A new study aimed at explaining differential susceptibility to viral epidemics reveals that ancestry and associated genetic variation can explain population-level differences in the immune response to the flu virus and perhaps also to COVID-19. Viruses are among the strongest sources of selection pressure in human evolution.
However, before the modern era, widespread pandemics were likely rare. Instead, virus outbreaks were confined to regional populations. Thus, if past viral epidemics were geographically contained, they may have driven population divergence in responses to viral infection in pockets.
While ancestry has been associated with differences in the responses to viruses, the molecular determinants of these variations remain unclear. Here, to quantify variation in the response to influenza infection, Haley Randolph and colleagues used single-cell RNA sequencing of peripheral blood mononuclear cells infected with influenza A virus in vitro from individuals of European and African genetic ancestry.
According to Randolph et al., Infection led to gene signatures that diverged in a cell-type specific manner, correlated with ancestry. One clear exception they found to the overall pattern of genetic ancestry’s effects on immune response being cell-type specific was in the interferon (IFN) response following infection.
Across all cell types, increased European ancestry was associated with a stronger type I IFN response shortly after influenza infection, which in turn predicted reduced virus levels at later time points.

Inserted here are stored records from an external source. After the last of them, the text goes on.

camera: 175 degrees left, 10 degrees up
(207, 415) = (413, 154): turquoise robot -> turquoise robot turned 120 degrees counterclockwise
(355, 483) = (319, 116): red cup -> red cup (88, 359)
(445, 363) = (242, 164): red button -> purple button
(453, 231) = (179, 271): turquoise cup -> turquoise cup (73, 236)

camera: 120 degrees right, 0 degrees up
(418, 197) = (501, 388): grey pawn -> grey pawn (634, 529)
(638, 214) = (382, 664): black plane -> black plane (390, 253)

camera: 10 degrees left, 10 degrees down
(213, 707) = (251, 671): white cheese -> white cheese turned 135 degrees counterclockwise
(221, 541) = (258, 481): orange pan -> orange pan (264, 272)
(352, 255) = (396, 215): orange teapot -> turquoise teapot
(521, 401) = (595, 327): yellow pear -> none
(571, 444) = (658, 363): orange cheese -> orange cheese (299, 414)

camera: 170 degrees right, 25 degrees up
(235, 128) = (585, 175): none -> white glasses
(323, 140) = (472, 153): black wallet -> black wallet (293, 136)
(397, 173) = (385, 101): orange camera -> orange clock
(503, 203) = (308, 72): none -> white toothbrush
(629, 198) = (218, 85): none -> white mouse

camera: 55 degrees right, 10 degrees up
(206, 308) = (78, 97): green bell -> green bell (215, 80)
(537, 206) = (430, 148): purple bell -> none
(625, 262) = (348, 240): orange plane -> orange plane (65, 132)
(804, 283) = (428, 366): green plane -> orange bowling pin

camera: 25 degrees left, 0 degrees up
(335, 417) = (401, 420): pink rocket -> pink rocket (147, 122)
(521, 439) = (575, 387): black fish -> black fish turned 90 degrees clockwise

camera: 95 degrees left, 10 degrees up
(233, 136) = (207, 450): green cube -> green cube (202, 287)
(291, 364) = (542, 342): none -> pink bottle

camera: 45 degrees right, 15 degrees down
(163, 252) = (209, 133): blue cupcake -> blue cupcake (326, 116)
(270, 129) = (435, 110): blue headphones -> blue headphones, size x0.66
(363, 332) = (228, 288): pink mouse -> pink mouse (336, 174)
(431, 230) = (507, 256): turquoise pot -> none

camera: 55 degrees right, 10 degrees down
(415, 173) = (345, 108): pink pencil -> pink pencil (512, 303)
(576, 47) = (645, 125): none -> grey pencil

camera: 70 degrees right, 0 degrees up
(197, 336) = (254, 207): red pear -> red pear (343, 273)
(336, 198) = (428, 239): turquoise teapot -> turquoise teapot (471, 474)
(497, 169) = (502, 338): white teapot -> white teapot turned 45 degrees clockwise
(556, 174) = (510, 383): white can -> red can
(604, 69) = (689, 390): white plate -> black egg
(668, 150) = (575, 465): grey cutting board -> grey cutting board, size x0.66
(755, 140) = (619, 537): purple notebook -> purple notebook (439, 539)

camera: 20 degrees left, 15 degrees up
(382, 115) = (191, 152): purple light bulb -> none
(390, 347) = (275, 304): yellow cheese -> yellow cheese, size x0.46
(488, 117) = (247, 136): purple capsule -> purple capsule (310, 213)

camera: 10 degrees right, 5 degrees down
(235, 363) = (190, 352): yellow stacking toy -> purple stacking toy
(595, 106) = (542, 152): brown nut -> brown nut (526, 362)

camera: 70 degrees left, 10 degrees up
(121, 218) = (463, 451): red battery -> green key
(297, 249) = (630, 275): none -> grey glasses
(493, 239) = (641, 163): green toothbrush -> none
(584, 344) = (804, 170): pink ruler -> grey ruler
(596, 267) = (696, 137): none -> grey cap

“Given the central role played by IFNs in conferring antiviral activity to host cells, our findings have potential clinical implications not only for influenza infection but also for other viruses, including SARS-CoV-2, for which the timing and magnitude of IFN-mediated antiviral responses are associated with disease progression and severity,” say the authors.
The study also showed that genes differentially expressed based on genetic ancestry are involved in responses to other single-stranded RNA viruses, including SARS-CoV-2 – a finding that could contribute to the observed differences between COVID-19 susceptibility between African Americans and European Americans.